Die Grünen scheitern mit Gesetzesentwurf
Auch wenn Deutschland durch das „Gesetz zur Änderung betäubungsmittelrechtlicher und anderer Vorschriften“ im Umgang mit Marihuana in der jüngeren Vergangenheit einen deutlichen Schritt weiter gekommen ist, gibt es natürlich nach wie vor Stellschrauben, an denen gearbeitet werden kann. Die Grünen probierten ihr Glück schon vor gut zwei Jahren im März 2015.

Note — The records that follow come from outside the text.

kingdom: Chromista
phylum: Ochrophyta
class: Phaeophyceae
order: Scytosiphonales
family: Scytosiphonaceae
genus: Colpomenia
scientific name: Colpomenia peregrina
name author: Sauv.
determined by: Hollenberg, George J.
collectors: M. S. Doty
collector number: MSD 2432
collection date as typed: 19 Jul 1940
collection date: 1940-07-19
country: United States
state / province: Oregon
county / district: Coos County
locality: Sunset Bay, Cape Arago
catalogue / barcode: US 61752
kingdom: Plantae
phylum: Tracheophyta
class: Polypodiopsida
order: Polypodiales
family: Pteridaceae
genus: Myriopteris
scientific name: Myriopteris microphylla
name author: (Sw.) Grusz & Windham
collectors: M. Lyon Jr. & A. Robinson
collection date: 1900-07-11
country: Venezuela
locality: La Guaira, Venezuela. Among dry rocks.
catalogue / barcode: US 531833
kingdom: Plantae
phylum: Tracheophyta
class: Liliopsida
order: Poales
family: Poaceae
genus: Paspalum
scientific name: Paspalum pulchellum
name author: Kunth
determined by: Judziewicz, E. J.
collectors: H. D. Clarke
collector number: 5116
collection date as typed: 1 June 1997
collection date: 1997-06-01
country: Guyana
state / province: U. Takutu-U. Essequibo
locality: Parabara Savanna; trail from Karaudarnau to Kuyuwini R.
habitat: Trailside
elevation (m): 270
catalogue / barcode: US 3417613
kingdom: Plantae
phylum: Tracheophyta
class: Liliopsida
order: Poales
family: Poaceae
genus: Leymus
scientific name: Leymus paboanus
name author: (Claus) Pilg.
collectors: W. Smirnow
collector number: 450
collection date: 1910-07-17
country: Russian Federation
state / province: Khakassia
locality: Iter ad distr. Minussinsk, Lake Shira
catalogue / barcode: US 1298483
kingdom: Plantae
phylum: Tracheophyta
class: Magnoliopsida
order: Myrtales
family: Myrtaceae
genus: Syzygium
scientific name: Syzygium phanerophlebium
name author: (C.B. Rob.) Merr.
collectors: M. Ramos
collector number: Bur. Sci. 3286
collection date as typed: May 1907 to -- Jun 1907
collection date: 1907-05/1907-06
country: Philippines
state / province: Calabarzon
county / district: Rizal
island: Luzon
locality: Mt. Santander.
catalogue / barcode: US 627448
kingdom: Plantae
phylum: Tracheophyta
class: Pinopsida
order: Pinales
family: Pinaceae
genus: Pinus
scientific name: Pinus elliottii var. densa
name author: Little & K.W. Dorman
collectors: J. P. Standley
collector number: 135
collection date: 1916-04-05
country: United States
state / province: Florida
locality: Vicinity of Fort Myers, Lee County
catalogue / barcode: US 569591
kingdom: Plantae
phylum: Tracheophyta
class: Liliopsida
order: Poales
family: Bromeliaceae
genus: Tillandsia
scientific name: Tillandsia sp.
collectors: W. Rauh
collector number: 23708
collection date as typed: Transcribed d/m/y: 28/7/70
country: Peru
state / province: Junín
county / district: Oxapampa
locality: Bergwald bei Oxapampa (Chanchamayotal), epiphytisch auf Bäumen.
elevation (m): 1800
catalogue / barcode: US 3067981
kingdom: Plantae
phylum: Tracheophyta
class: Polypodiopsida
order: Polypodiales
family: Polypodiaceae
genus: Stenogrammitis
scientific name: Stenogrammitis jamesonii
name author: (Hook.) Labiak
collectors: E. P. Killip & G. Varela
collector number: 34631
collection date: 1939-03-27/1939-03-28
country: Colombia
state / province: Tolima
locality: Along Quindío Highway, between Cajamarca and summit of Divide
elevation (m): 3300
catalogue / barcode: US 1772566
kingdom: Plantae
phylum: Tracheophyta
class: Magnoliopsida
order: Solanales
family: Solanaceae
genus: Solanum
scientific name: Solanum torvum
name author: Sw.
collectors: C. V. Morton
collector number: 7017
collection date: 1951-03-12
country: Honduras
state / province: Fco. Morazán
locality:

Damals entwarf die Bundestagsfraktion der Partei ein Cannabiskontrollgesetz und legte es dem Gesundheitsausschuss des Bundestages vor, über das am Mittwoch abgestimmt wurde. Zwar hatten die Grünen die Linksfraktion auf ihrer Seite, scheiterten mit ihrem Entwurf jedoch an den Fraktionen der Union und der SPD, die sich dagegen ausgesprochen haben.
Die Grünen machten darauf aufmerksam, dass das Cannabiskontrollgesetz eine Alternative zur hierzulande stattfindenden Verbotspolitik gewesen wäre, denn diese sei „vollständig gescheitert.“ Bei Marihuana, das in Deutschland die am weitesten verbreitete illegale Droge ist, sollten die strafrechtlichen Regelungen des Betäubungsmittelgesetzes keine Anwendung mehr finden, so der Wunsch der Grünen. Stattdessen plädierten sie in ihrer Vorlage für einen kontrollierten, legalen Markt mit einer regulierten Handelskette für Cannabis.
„Das Nein von Union und SPD zu unserem Cannabiskontrollgesetz ist ein Nein zu Jugend- und Verbraucherschutz“, zitiert das „Ärzteblatt“ die Fraktionssprecherin der Grünen, Katja Dörner und den Sprecher für Drogen- und Suchtpolitik, Harald Terpe. Cannabis sei nicht harmlos, machte die Partei deutlich, gerade deswegen dürften Jugend und Verbraucherschutz nicht dem Dealer überlassen werden.